• _YOUR ASSIGNMENT_:
Starting with the line that contains "right shoulder: (490, 563)", write out each line through the end of the listing, unchanged. Output nothing else.

::: RECORDS PROVIDED :::

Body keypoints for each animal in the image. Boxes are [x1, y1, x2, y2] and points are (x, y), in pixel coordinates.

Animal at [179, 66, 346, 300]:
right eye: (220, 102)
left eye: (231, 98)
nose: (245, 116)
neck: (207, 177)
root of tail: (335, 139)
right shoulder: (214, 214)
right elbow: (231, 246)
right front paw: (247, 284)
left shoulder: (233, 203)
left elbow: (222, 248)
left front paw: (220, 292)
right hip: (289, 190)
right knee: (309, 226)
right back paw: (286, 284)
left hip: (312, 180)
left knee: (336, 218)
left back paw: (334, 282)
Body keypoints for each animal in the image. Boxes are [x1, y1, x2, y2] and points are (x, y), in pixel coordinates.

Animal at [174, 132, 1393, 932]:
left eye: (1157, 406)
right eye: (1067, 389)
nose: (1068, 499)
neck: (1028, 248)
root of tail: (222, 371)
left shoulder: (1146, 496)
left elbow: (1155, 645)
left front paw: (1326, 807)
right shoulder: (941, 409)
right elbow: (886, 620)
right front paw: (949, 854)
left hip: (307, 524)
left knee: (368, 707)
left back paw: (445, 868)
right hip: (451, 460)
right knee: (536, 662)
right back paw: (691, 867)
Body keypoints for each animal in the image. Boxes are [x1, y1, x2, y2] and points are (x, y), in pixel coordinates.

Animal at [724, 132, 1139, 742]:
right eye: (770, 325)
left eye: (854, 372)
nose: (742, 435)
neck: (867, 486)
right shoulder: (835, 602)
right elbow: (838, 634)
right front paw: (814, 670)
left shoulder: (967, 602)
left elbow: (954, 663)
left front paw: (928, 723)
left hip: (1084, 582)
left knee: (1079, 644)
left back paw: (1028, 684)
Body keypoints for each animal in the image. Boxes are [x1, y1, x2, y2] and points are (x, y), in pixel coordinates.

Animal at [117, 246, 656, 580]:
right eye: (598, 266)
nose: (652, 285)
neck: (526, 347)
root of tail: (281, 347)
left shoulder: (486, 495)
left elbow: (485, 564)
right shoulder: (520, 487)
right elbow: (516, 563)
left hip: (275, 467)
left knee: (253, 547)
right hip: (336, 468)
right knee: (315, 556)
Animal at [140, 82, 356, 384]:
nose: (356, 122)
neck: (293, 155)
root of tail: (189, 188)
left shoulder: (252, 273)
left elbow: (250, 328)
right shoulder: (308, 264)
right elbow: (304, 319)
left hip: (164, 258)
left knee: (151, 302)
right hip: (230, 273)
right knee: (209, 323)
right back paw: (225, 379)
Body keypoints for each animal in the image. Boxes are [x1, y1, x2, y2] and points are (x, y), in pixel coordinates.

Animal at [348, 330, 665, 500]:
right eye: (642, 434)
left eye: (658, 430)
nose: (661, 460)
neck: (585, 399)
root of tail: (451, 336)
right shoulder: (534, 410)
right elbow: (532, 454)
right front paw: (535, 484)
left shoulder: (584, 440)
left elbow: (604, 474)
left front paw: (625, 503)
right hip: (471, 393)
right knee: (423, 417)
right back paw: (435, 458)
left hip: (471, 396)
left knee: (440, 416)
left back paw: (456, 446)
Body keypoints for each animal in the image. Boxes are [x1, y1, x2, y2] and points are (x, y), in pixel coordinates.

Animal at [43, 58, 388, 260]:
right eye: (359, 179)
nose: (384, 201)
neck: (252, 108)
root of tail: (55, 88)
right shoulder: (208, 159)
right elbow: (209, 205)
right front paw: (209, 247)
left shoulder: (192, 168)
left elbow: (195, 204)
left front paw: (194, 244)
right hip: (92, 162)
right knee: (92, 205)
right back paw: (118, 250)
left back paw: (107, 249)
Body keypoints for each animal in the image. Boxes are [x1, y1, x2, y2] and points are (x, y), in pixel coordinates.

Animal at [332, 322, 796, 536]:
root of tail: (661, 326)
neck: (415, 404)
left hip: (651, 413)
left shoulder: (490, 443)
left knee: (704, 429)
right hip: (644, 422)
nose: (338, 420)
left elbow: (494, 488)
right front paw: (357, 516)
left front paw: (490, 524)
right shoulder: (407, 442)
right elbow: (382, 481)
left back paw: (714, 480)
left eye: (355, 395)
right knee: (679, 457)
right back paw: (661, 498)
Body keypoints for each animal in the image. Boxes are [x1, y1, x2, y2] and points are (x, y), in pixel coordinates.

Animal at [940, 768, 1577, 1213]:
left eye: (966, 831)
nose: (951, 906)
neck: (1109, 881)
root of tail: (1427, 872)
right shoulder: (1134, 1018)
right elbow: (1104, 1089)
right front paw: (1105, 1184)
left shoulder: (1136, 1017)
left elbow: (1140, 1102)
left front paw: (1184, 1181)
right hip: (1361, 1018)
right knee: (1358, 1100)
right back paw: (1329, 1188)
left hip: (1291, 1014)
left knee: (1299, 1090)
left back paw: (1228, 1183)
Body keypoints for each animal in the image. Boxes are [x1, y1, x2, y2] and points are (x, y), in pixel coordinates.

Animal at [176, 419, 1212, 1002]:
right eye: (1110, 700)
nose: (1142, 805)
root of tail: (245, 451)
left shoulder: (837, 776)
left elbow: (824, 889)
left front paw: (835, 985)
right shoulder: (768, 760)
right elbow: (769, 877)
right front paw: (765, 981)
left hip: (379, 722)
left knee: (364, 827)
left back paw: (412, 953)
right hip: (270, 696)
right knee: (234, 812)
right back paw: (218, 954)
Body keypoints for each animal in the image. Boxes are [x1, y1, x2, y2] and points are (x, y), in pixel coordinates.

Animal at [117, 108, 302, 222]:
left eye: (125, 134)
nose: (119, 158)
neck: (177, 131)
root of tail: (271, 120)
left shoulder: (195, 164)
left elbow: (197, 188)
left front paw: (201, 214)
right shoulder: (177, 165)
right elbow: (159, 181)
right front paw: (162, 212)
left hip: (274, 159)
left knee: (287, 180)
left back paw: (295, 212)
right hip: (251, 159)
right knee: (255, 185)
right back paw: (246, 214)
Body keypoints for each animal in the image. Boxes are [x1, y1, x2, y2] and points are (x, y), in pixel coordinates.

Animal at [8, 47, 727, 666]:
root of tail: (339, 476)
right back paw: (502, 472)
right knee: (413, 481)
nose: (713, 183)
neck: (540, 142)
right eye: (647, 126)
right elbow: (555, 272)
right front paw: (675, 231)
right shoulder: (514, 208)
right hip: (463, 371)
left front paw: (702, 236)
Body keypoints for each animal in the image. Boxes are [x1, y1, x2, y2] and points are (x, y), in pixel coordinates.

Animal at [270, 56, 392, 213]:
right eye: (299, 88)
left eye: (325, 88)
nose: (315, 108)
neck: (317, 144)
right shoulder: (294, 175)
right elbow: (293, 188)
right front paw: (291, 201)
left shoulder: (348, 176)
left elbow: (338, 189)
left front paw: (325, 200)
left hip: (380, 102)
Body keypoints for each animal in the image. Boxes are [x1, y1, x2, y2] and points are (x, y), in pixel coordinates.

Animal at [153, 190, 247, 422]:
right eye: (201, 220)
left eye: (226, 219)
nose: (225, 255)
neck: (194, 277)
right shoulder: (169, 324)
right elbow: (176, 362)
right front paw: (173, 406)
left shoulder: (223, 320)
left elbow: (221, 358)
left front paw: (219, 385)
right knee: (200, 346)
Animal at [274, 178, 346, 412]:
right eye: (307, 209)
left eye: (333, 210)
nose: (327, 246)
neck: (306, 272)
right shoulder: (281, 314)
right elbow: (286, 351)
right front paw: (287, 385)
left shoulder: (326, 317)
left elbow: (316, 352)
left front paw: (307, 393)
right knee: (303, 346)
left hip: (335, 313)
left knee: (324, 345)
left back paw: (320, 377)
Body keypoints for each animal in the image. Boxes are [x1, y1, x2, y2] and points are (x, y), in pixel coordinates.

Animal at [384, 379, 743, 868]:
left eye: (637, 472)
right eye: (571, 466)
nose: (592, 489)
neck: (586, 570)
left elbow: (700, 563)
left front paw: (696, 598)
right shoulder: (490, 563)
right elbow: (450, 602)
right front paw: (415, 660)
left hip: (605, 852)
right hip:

:::

• _YOUR SOLUTION_:
right shoulder: (490, 563)
right elbow: (450, 602)
right front paw: (415, 660)
left hip: (605, 852)
right hip:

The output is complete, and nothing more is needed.